NVIDIA Corporation and the French company Mistral AI have announced the Mistral NeMo 12B large language model (LLM), specifically designed to address various enterprise-level tasks such as chatbots, data summarization, and working with program code.
Model Specifications and Training
The Mistral NeMo 12B boasts 12 billion parameters and utilizes a context window of 128 thousand tokens. For inference, it employs the FP8 data format, which is said to reduce memory requirements and expedite deployment without compromising response accuracy. The model was trained using the Megatron-LM library, a component of the NVIDIA NeMo platform, leveraging 3072 NVIDIA H100 accelerators based on DGX Cloud. This setup reportedly allows the Mistral NeMo 12B to excel in multi-pass dialogues, mathematical problems, programming, and more, demonstrating “common sense” and “world knowledge.” The model delivers accurate and reliable performance across a wide range of applications, notes NIX Solutions.
Deployment and Advantages
Released under the Apache 2.0 license, the Mistral NeMo 12B is offered as a NIM container. Its creators claim that implementing this LLM takes minutes rather than days.

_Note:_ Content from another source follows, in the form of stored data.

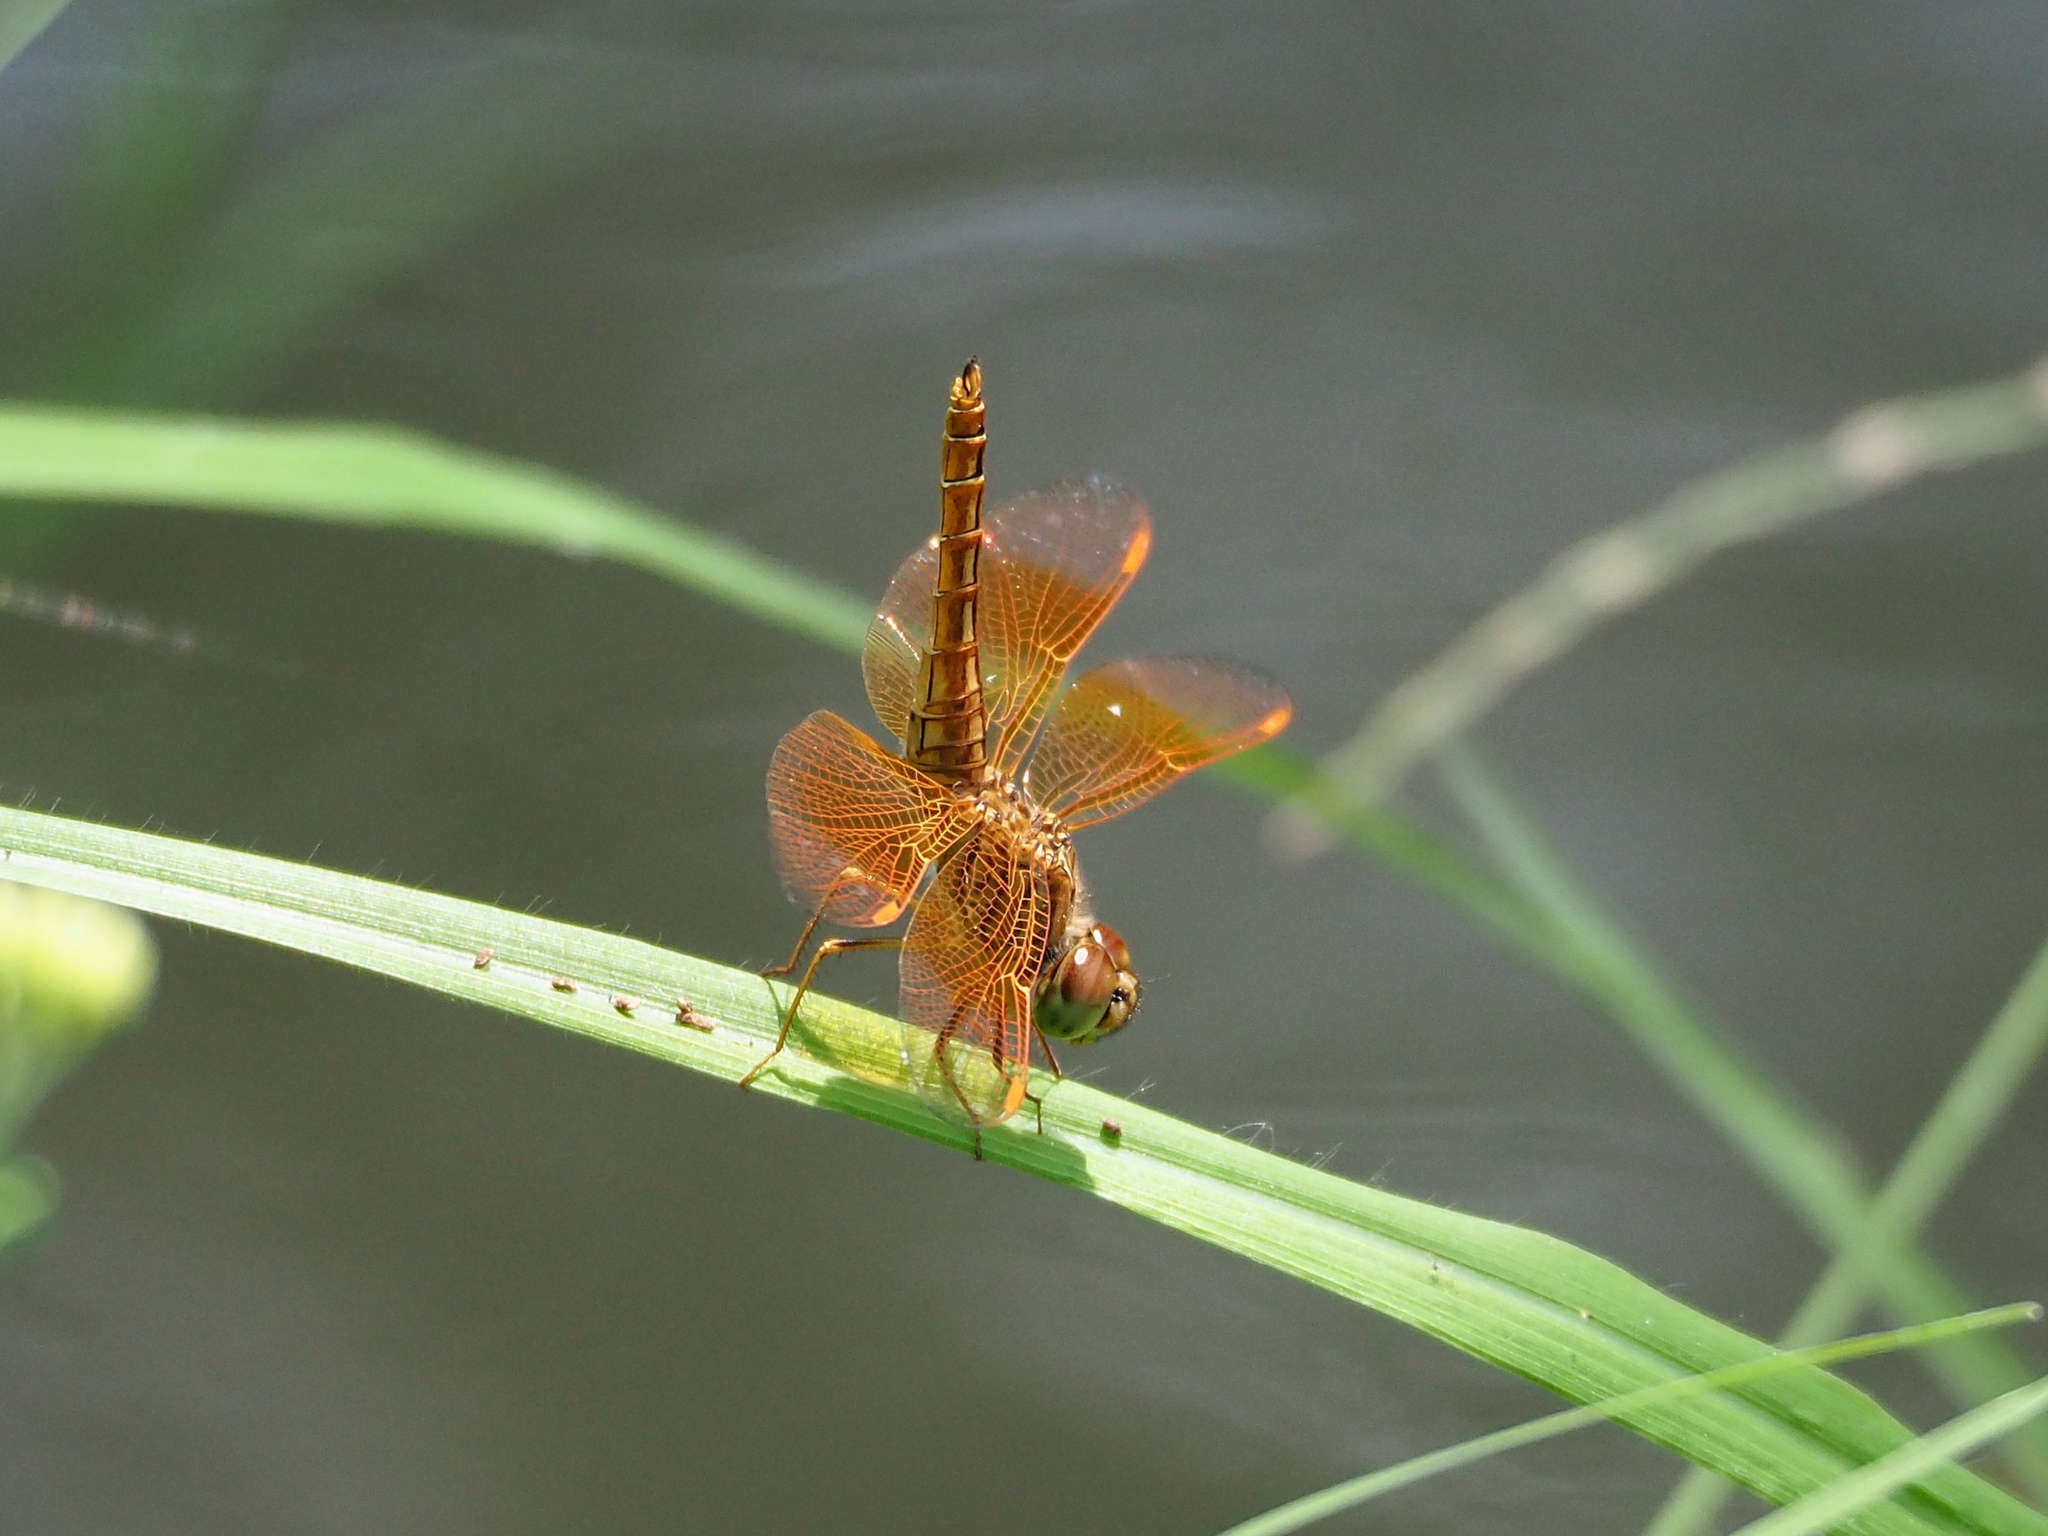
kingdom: Animalia
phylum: Arthropoda
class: Insecta
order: Odonata
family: Libellulidae
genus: Brachythemis
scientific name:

The model can run efficiently on a single NVIDIA L40S accelerator, GeForce RTX 4090, or RTX 4500. Key advantages of deployment via NIM include high efficiency, low computing costs, and enhanced security and privacy. We’ll keep you updated on any further developments.
Overall, the Mistral NeMo 12B represents a significant advancement in AI technology, providing businesses with a powerful tool to streamline operations and enhance productivity.